Spent Fuel. The cloud of radioactive material that required the evacuation of everyone within a 10 mile radius of Fukushima (or a 50 mile radius if you were an employee of the United States government) did not come from an explosion in the reactor’s core. Rather, the spent fuel was the problem. The explosions were caused by the loss of the heat sink in which spent fuel was stored on-site, which in turn was the result of an inability to pump water into the spent fuel storage reservoir. The tsunami flooded and incapacitated the backup diesel generators.

This same risk is present with every nuclear reactor in the United States. There are about 65,000 metric tons of highly radioactive spent nuclear fuel sitting in pools of water in dozens of nuke plants all over the country. Illinois is by far the largest storage locker for spent nuclear fuel with more than 10,000 metric tons, a consequence of Illinois being home to Exelon Generation, operator of the second largest fleet of nuclear reactors in the world. Why does this storage situation, worthy of Homer Simpson, noted nuclear engineer, exist?

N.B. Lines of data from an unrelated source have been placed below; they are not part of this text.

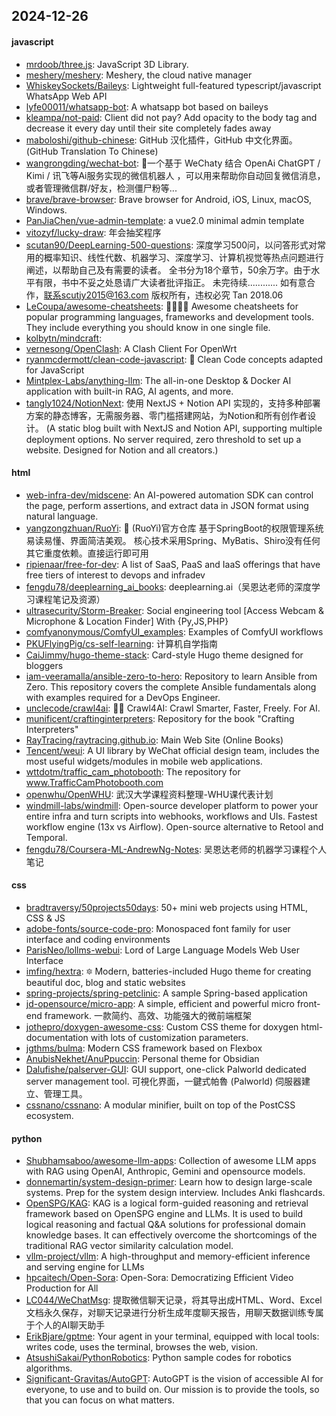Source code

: ## 2024-12-26

#### javascript
* [mrdoob/three.js](https://github.com/mrdoob/three.js): JavaScript 3D Library.
* [meshery/meshery](https://github.com/meshery/meshery): Meshery, the cloud native manager
* [WhiskeySockets/Baileys](https://github.com/WhiskeySockets/Baileys): Lightweight full-featured typescript/javascript WhatsApp Web API
* [lyfe00011/whatsapp-bot](https://github.com/lyfe00011/whatsapp-bot): A whatsapp bot based on baileys
* [kleampa/not-paid](https://github.com/kleampa/not-paid): Client did not pay? Add opacity to the body tag and decrease it every day until their site completely fades away
* [maboloshi/github-chinese](https://github.com/maboloshi/github-chinese): GitHub 汉化插件，GitHub 中文化界面。 (GitHub Translation To Chinese)
* [wangrongding/wechat-bot](https://github.com/wangrongding/wechat-bot): 🤖一个基于 WeChaty 结合 OpenAi ChatGPT / Kimi / 讯飞等Ai服务实现的微信机器人 ，可以用来帮助你自动回复微信消息，或者管理微信群/好友，检测僵尸粉等...
* [brave/brave-browser](https://github.com/brave/brave-browser): Brave browser for Android, iOS, Linux, macOS, Windows.
* [PanJiaChen/vue-admin-template](https://github.com/PanJiaChen/vue-admin-template): a vue2.0 minimal admin template
* [vitozyf/lucky-draw](https://github.com/vitozyf/lucky-draw): 年会抽奖程序
* [scutan90/DeepLearning-500-questions](https://github.com/scutan90/DeepLearning-500-questions): 深度学习500问，以问答形式对常用的概率知识、线性代数、机器学习、深度学习、计算机视觉等热点问题进行阐述，以帮助自己及有需要的读者。 全书分为18个章节，50余万字。由于水平有限，书中不妥之处恳请广大读者批评指正。 未完待续............ 如有意合作，联系scutjy2015@163.com 版权所有，违权必究 Tan 2018.06
* [LeCoupa/awesome-cheatsheets](https://github.com/LeCoupa/awesome-cheatsheets): 👩‍💻👨‍💻 Awesome cheatsheets for popular programming languages, frameworks and development tools. They include everything you should know in one single file.
* [kolbytn/mindcraft](https://github.com/kolbytn/mindcraft): 
* [vernesong/OpenClash](https://github.com/vernesong/OpenClash): A Clash Client For OpenWrt
* [ryanmcdermott/clean-code-javascript](https://github.com/ryanmcdermott/clean-code-javascript): 🛁 Clean Code concepts adapted for JavaScript
* [Mintplex-Labs/anything-llm](https://github.com/Mintplex-Labs/anything-llm): The all-in-one Desktop & Docker AI application with built-in RAG, AI agents, and more.
* [tangly1024/NotionNext](https://github.com/tangly1024/NotionNext): 使用 NextJS + Notion API 实现的，支持多种部署方案的静态博客，无需服务器、零门槛搭建网站，为Notion和所有创作者设计。 (A static blog built with NextJS and Notion API, supporting multiple deployment options. No server required, zero threshold to set up a website. Designed for Notion and all creators.)

#### html
* [web-infra-dev/midscene](https://github.com/web-infra-dev/midscene): An AI-powered automation SDK can control the page, perform assertions, and extract data in JSON format using natural language.
* [yangzongzhuan/RuoYi](https://github.com/yangzongzhuan/RuoYi): 🎉 (RuoYi)官方仓库 基于SpringBoot的权限管理系统 易读易懂、界面简洁美观。 核心技术采用Spring、MyBatis、Shiro没有任何其它重度依赖。直接运行即可用
* [ripienaar/free-for-dev](https://github.com/ripienaar/free-for-dev): A list of SaaS, PaaS and IaaS offerings that have free tiers of interest to devops and infradev
* [fengdu78/deeplearning_ai_books](https://github.com/fengdu78/deeplearning_ai_books): deeplearning.ai（吴恩达老师的深度学习课程笔记及资源）
* [ultrasecurity/Storm-Breaker](https://github.com/ultrasecurity/Storm-Breaker): Social engineering tool [Access Webcam & Microphone & Location Finder] With {Py,JS,PHP}
* [comfyanonymous/ComfyUI_examples](https://github.com/comfyanonymous/ComfyUI_examples): Examples of ComfyUI workflows
* [PKUFlyingPig/cs-self-learning](https://github.com/PKUFlyingPig/cs-self-learning): 计算机自学指南
* [CaiJimmy/hugo-theme-stack](https://github.com/CaiJimmy/hugo-theme-stack): Card-style Hugo theme designed for bloggers
* [iam-veeramalla/ansible-zero-to-hero](https://github.com/iam-veeramalla/ansible-zero-to-hero): Repository to learn Ansible from Zero. This repository covers the complete Ansible fundamentals along with examples required for a DevOps Engineer.
* [unclecode/crawl4ai](https://github.com/unclecode/crawl4ai): 🚀🤖 Crawl4AI: Crawl Smarter, Faster, Freely. For AI.
* [munificent/craftinginterpreters](https://github.com/munificent/craftinginterpreters): Repository for the book "Crafting Interpreters"
* [RayTracing/raytracing.github.io](https://github.com/RayTracing/raytracing.github.io): Main Web Site (Online Books)
* [Tencent/weui](https://github.com/Tencent/weui): A UI library by WeChat official design team, includes the most useful widgets/modules in mobile web applications.
* [wttdotm/traffic_cam_photobooth](https://github.com/wttdotm/traffic_cam_photobooth): The repository for www.TrafficCamPhotobooth.com
* [openwhu/OpenWHU](https://github.com/openwhu/OpenWHU): 武汉大学课程资料整理-WHU课代表计划
* [windmill-labs/windmill](https://github.com/windmill-labs/windmill): Open-source developer platform to power your entire infra and turn scripts into webhooks, workflows and UIs. Fastest workflow engine (13x vs Airflow). Open-source alternative to Retool and Temporal.
* [fengdu78/Coursera-ML-AndrewNg-Notes](https://github.com/fengdu78/Coursera-ML-AndrewNg-Notes): 吴恩达老师的机器学习课程个人笔记

#### css
* [bradtraversy/50projects50days](https://github.com/bradtraversy/50projects50days): 50+ mini web projects using HTML, CSS & JS
* [adobe-fonts/source-code-pro](https://github.com/adobe-fonts/source-code-pro): Monospaced font family for user interface and coding environments
* [ParisNeo/lollms-webui](https://github.com/ParisNeo/lollms-webui): Lord of Large Language Models Web User Interface
* [imfing/hextra](https://github.com/imfing/hextra): 🔯 Modern, batteries-included Hugo theme for creating beautiful doc, blog and static websites
* [spring-projects/spring-petclinic](https://github.com/spring-projects/spring-petclinic): A sample Spring-based application
* [jd-opensource/micro-app](https://github.com/jd-opensource/micro-app): A simple, efficient and powerful micro front-end framework. 一款简约、高效、功能强大的微前端框架
* [jothepro/doxygen-awesome-css](https://github.com/jothepro/doxygen-awesome-css): Custom CSS theme for doxygen html-documentation with lots of customization parameters.
* [jgthms/bulma](https://github.com/jgthms/bulma): Modern CSS framework based on Flexbox
* [AnubisNekhet/AnuPpuccin](https://github.com/AnubisNekhet/AnuPpuccin): Personal theme for Obsidian
* [Dalufishe/palserver-GUI](https://github.com/Dalufishe/palserver-GUI): GUI support, one-click Palworld dedicated server management tool. 可視化界面，一鍵式帕魯 (Palworld) 伺服器建立、管理工具。
* [cssnano/cssnano](https://github.com/cssnano/cssnano): A modular minifier, built on top of the PostCSS ecosystem.

#### python
* [Shubhamsaboo/awesome-llm-apps](https://github.com/Shubhamsaboo/awesome-llm-apps): Collection of awesome LLM apps with RAG using OpenAI, Anthropic, Gemini and opensource models.
* [donnemartin/system-design-primer](https://github.com/donnemartin/system-design-primer): Learn how to design large-scale systems. Prep for the system design interview. Includes Anki flashcards.
* [OpenSPG/KAG](https://github.com/OpenSPG/KAG): KAG is a logical form-guided reasoning and retrieval framework based on OpenSPG engine and LLMs. It is used to build logical reasoning and factual Q&A solutions for professional domain knowledge bases. It can effectively overcome the shortcomings of the traditional RAG vector similarity calculation model.
* [vllm-project/vllm](https://github.com/vllm-project/vllm): A high-throughput and memory-efficient inference and serving engine for LLMs
* [hpcaitech/Open-Sora](https://github.com/hpcaitech/Open-Sora): Open-Sora: Democratizing Efficient Video Production for All
* [LC044/WeChatMsg](https://github.com/LC044/WeChatMsg): 提取微信聊天记录，将其导出成HTML、Word、Excel文档永久保存，对聊天记录进行分析生成年度聊天报告，用聊天数据训练专属于个人的AI聊天助手
* [ErikBjare/gptme](https://github.com/ErikBjare/gptme): Your agent in your terminal, equipped with local tools: writes code, uses the terminal, browses the web, vision.
* [AtsushiSakai/PythonRobotics](https://github.com/AtsushiSakai/PythonRobotics): Python sample codes for robotics algorithms.
* [Significant-Gravitas/AutoGPT](https://github.com/Significant-Gravitas/AutoGPT): AutoGPT is the vision of accessible AI for everyone, to use and to build on. Our mission is to provide the tools, so that you can focus on what matters.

The original idea was that Yucca Mountain would be the storage site for all this waste. The federal government promised decades ago that it would dispose of this waste, and the feds said they would manage it so that taxpayers would not be on the hook. Nuclear generators started paying to the federal government an annual fee which, of course, was passed through to you, me, and everyone else as ratepayers (as distinguished from taxpayers). But for various political reasons Yucca Mountain never got started, and now it’s been canceled with no replacement solution on the horizon. Consequently, those 65,000 tons of spent nuclear fuel are just waiting around for another Fukushima-like chain of events to cause an explosion that would render large swathes of surrounding territory uninhabitable for generations.

We have to solve the spent nuclear fuel disposal problem.

Regulatory Capture. The second and equally critical problem is regulatory capture, a phenomenon in which the industry to be regulated takes effective control of the government agency that is supposed to be regulating it. The officers and attorneys of regulated entities interact daily with the regulator’s staff, creating a culture of coziness that impairs the objectivity and effectiveness of the regulator.

Remember the Deepwater Horizon catastrophe? It later turned out that regulatory inspectors turned their inspection reports over to the drill rig operators themselves to fill out on their own. Talk about self-reporting. Worse, some of the regulators were sleeping – not metaphorically, but literally – with oil industry executives.

Now, I might ask you to conduct a thought experiment of transposing the Deepwater Horizon pattern to a nuclear generating station. But I won’t ask you to do that because it does not bear thinking about. It’s too scary.

Sadly, this is precisely the type of coziness that existed between Tokyo Electric Power Company and the Japanese ministry that regulated it. The nuclear industry and its regulators were likened to a small Japanese village in which the like-minded prospered by rewarding one another with lucrative positions (if you were a regulator looking at future career paths) or regulatory support (if you were with Tepco). People who dared to criticize either Tepco or its regulator were ostracized from the little nuclear village, forever shut off from promotions within the bureaucracy, much less high-paying positions at Tepco.

If you think that such things happen only in far-off Japan, then you need to learn much more about how things really work over here. Take Illinois, for example, a state that goes beyond the phenomenon of regulatory capture; Illinois has regulatory Stockholm Syndrome.

Perhaps a more rigorous enforcement of Japan’s nuclear regulations would have made Tepco place its backup diesel generators somewhere well above sea level so that they would be less likely to be impacted by flooding.

In any event, until the regulatory authorities change from lapdog to watchdog, and until concrete steps are taken to safely dispose of spent nuclear fuel, proponents of nuclear power will have given their opponents strong arguments to use against them.